Exclude package aliases when generating output

[ChaseOnTheWeb]

For a package with version aliases, the order of $packages seems to be inconsistent between install/require/update operations, which can cause a package in the manifest to switch back and forth between these versions.
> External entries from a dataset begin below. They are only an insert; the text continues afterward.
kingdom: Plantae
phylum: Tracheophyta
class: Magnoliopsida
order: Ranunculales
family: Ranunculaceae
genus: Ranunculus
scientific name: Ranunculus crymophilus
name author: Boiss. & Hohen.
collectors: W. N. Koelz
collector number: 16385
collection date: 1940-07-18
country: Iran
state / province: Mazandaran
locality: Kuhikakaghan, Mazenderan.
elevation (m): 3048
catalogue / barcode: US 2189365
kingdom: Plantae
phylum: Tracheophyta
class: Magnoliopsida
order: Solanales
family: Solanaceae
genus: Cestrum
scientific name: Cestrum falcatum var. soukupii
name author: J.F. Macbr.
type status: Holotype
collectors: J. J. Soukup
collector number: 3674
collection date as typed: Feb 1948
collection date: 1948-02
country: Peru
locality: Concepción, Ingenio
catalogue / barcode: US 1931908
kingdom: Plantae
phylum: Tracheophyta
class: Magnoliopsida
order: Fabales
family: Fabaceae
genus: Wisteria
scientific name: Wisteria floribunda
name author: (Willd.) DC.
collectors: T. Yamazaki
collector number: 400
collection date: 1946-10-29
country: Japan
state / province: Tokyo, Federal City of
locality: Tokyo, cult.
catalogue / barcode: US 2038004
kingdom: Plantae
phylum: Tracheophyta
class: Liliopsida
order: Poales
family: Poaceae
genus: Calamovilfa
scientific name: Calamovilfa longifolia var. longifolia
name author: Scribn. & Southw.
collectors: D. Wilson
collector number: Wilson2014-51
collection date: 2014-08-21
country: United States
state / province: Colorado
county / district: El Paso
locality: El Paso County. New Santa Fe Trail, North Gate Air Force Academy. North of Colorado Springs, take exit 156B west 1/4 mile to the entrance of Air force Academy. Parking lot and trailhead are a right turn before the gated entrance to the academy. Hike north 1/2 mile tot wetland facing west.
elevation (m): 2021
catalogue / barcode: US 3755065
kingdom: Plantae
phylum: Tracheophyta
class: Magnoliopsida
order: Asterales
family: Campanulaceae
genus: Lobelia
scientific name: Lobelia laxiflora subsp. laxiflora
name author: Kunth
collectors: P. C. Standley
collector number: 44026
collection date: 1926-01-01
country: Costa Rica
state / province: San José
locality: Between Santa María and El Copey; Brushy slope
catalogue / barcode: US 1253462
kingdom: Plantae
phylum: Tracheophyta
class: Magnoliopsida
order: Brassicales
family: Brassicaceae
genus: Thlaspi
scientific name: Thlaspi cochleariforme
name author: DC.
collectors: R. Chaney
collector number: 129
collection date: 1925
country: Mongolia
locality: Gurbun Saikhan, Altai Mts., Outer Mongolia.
My proposal is to filter out any package alias entries. Is there any reason we would need to know about them?

Example

Fresh project:

$ composer require --dev joachim-n/composer-manifest
$ composer require --dev grasmash/drupal-security-warning:1.x-dev

composer-manifest.yaml contains:

packages:
    grasmash/drupal-security-warning: '1.x-dev:848fd28335c984ca1ceb9454f7d636465db5c5f8'
    joachim-n/composer-manifest: 1.1.5
    symfony/polyfill-ctype: v1.27.0
    symfony/yaml: v6.2.7

But after:

$ composer update -w

Even if no packages were updated, composer-manifest.yaml now contains (first package version is different):

packages:
    grasmash/drupal-security-warning: 'dev-master:848fd28335c984ca1ceb9454f7d636465db5c5f8'
    joachim-n/composer-manifest: 1.1.5
    symfony/polyfill-ctype: v1.27.0
    symfony/yaml: v6.2.7

Then, with:

$ rm -rf vendor
$ composer install

We're back to:

packages:
    grasmash/drupal-security-warning: '1.x-dev:848fd28335c984ca1ceb9454f7d636465db5c5f8'
    joachim-n/composer-manifest: 1.1.5
    symfony/polyfill-ctype: v1.27.0
    symfony/yaml: v6.2.7

After this PR, version should be dev-master in all cases.

[loopy3025]

I have pinned this to dev-master#9353b37dfe02489938e4e655e1e8b743db8f40d3 and tried it out. I've noticed that it's not just dev dependencies that are a problem in this situation. If I delete /vendor and composer.lock then run composer install, there are entire packages missing from composer-manifest.yml. I'm guessing it's dependencies. I have to run composer install immediately afterward or else I'll end up with a check dirty upstream.